昨今では、アドラーの本だったり、『反応しない練習』だったり、精神世界の奥地にあるものからヒントを経て、このご時世を生きていきましょう、という本が、引っ張りだこになっている印象がある。
物資も豊かになり、少しずつ働き方も穏やかになってきて、アルバイトの時給も上がったり、ミニマリストやらの思想も浸透してきて、精神的に生きる方へと、移り変わりつつあるようだ。
もう今じゃ、Twitterで1日50ツイートぐらいやって、売名行為に暑苦しかったインフルエンサーも見なくなってきた。もうその洗脳は世間では溶けてきたし、そういう人もいなくなってしまった。
次々に消費をして、どこか違和感や疲れを覚えて、一体何なんだろう? 一体ぜんたいこれらは何なんだろう? という問題意識が、この日本全体に芽生えるようになってきているように思う。
コロナ騒ぎと言っても、これからどんどんコロナについて考えたり騒ぐこともバカらしくなり、相変わらずテレビはそれについてあおり続けてはいるが、国民全体がもう飽きてコロナ離れが進んできているようなところもある。
ベーシックインカムが普及して、しばらくは怠惰に遊んだり自由を満喫するが、次第にそれもと落ち着いて、やはりこれは何なのか? この地球はいったい何なのか? 自分は何なのか? と考えるに違いない。

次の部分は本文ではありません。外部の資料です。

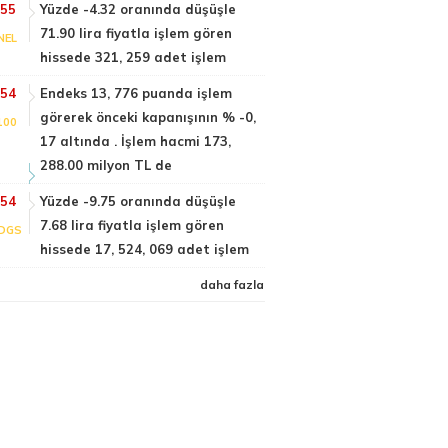
:55
Yüzde -4.32 oranında düşüşle
71.90 lira fiyatla işlem gören
NEL
hissede 321, 259 adet işlem
:54
Endeks 13, 776 puanda işlem
görerek önceki kapanışının % -0,
100
17 altında . İşlem hacmi 173,
288.00 milyon TL de
:54
Yüzde -9.75 oranında düşüşle
7.68 lira fiyatla işlem gören
DGS
hissede 17, 524, 069 adet işlem
daha fazla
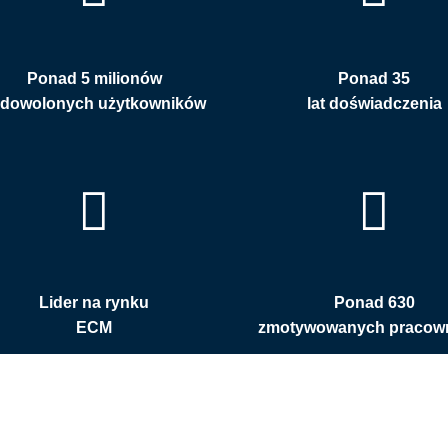
Ponad 5 milionów
Ponad 35
adowolonych użytkowników
lat doświadczenia
Lider na rynku
Ponad 630
ECM
zmotywowanych pracow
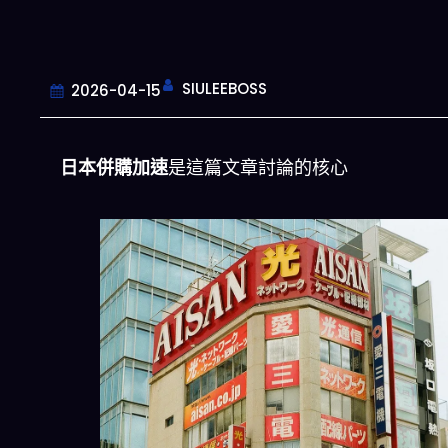
SIULEEBOSS
2026-04-15
日本併購加速
是這篇文章討論的核心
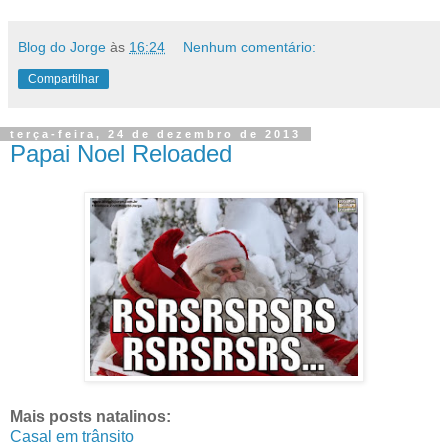
Blog do Jorge
às
16:24
Nenhum comentário:
Compartilhar
terça-feira, 24 de dezembro de 2013
Papai Noel Reloaded
Mais posts natalinos:
Casal em trânsito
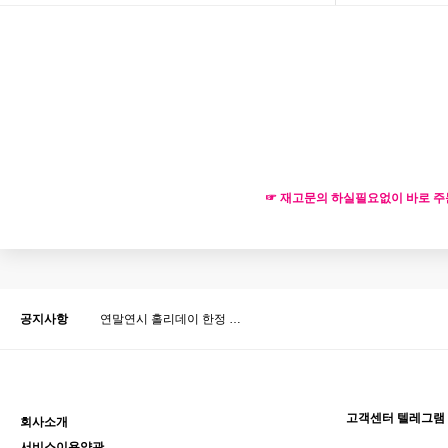
맨끝
☞ 재고문의 하실필요없이 바로 주문
공지사항
연말연시 홀리데이 한정 …
고객센터 텔레그램
회사소개
서비스이용약관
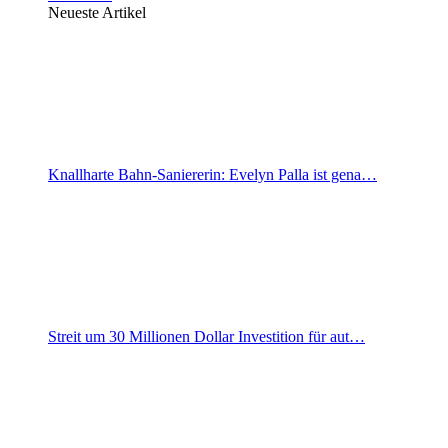
Neueste Artikel
Knallharte Bahn-Saniererin: Evelyn Palla ist gena…
Streit um 30 Millionen Dollar Investition für aut…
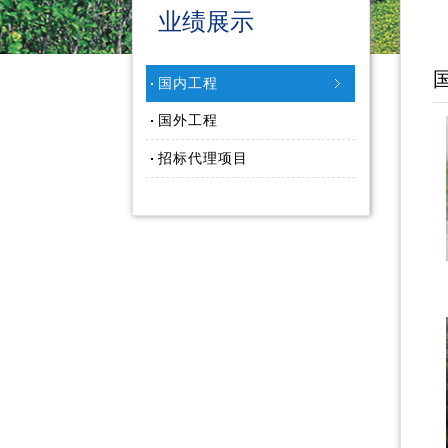
业绩展示
国内工程
国外工程
招标代理项目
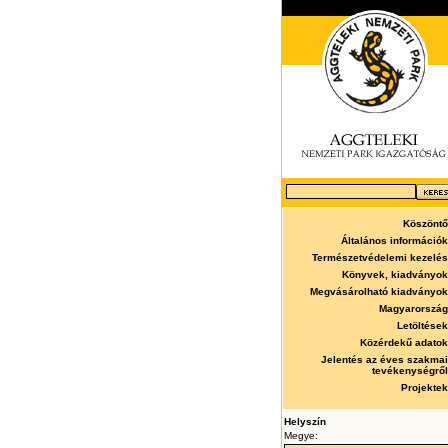
Köszöntő
Általános információk
Természetvédelemi kezelés
Könyvek, kiadványok
Megvásárolható kiadványok
Magyarország
Letöltések
Közérdekű adatok
Jelentés az éves szakmai
tevékenységről
Projektek
Helyszín
Megye:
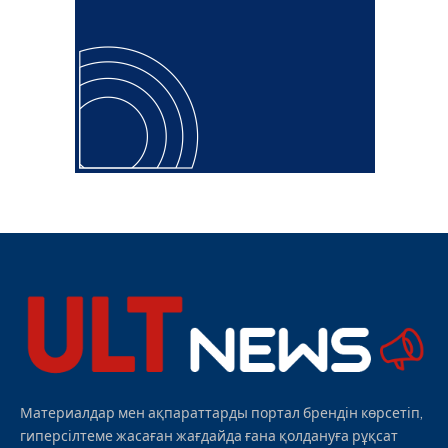
Материалдар мен ақпараттарды портал брендін көрсетіп,
гиперсілтеме жасаған жағдайда ғана қолдануға рұқсат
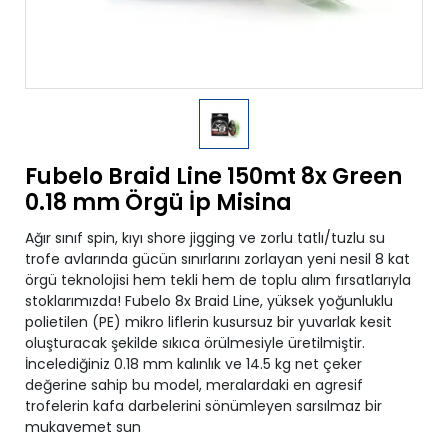
Fubelo Braid Line 150mt 8x Green
0.18 mm Örgü İp Misina
Ağır sınıf spin, kıyı shore jigging ve zorlu tatlı/tuzlu su
trofe avlarında gücün sınırlarını zorlayan yeni nesil 8 kat
örgü teknolojisi hem tekli hem de toplu alım fırsatlarıyla
stoklarımızda! Fubelo 8x Braid Line, yüksek yoğunluklu
polietilen (PE) mikro liflerin kusursuz bir yuvarlak kesit
oluşturacak şekilde sıkıca örülmesiyle üretilmiştir.
İncelediğiniz 0.18 mm kalınlık ve 14.5 kg net çeker
değerine sahip bu model, meralardaki en agresif
trofelerin kafa darbelerini sönümleyen sarsılmaz bir
mukavemet sun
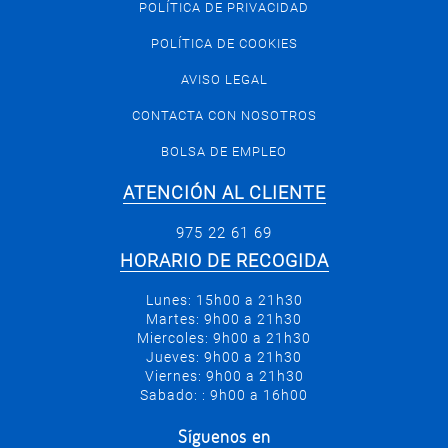
POLÍTICA DE PRIVACIDAD
POLÍTICA DE COOKIES
AVISO LEGAL
CONTACTA CON NOSOTROS
BOLSA DE EMPLEO
ATENCIÓN AL CLIENTE
975 22 61 69
HORARIO DE RECOGIDA
Lunes: 15h00 a 21h30
Martes: 9h00 a 21h30
Miercoles: 9h00 a 21h30
Jueves: 9h00 a 21h30
Viernes: 9h00 a 21h30
Sabado: : 9h00 a 16h00
Síguenos en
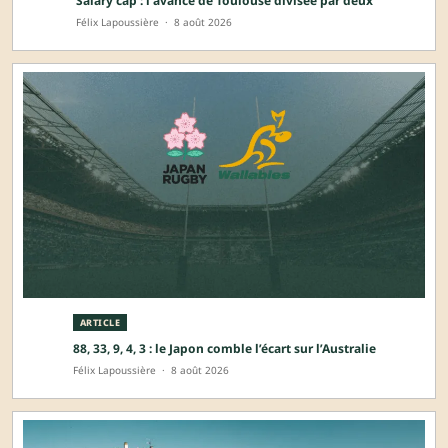
Salary cap : l’avance de Toulouse divisée par deux
Félix Lapoussière
·
8 août 2026
ARTICLE
88, 33, 9, 4, 3 : le Japon comble l’écart sur l’Australie
Félix Lapoussière
·
8 août 2026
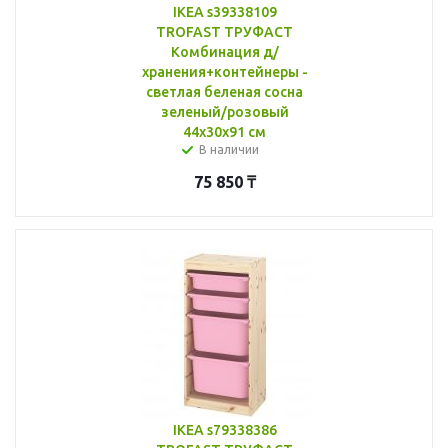
IKEA s39338109
TROFAST ТРУФАСТ
Комбинация д/
хранения+контейнеры -
светлая беленая сосна
зеленый/розовый
44x30x91 см
В наличии
75 850
₸
IKEA s79338386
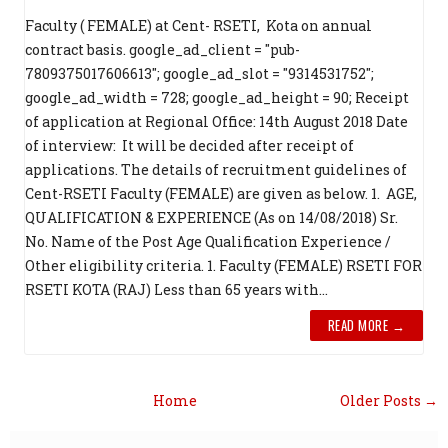
Faculty ( FEMALE) at Cent- RSETI, Kota on annual
contract basis. google_ad_client = "pub-
7809375017606613"; google_ad_slot = "9314531752";
google_ad_width = 728; google_ad_height = 90; Receipt
of application at Regional Office: 14th August 2018 Date
of interview: It will be decided after receipt of
applications. The details of recruitment guidelines of
Cent-RSETI Faculty (FEMALE) are given as below. 1. AGE,
QUALIFICATION & EXPERIENCE (As on 14/08/2018) Sr.
No. Name of the Post Age Qualification Experience /
Other eligibility criteria. 1. Faculty (FEMALE) RSETI FOR
RSETI KOTA (RAJ) Less than 65 years with...
READ MORE →
Home
Older Posts →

そういう意味からすると、この7名は1歩も2歩も先に進んでいるだけでなく、我々の代わりに考えなければならないものを代わりに考えてくれて答えまで出してくれているのである。
本を読んで悟れるもんじゃないだろうが、心がまがい物、気づきだけが真実、という座右の銘を置きながら生きることに、不都合があるだろうか? これだけでも、多くの人は救われると思うが。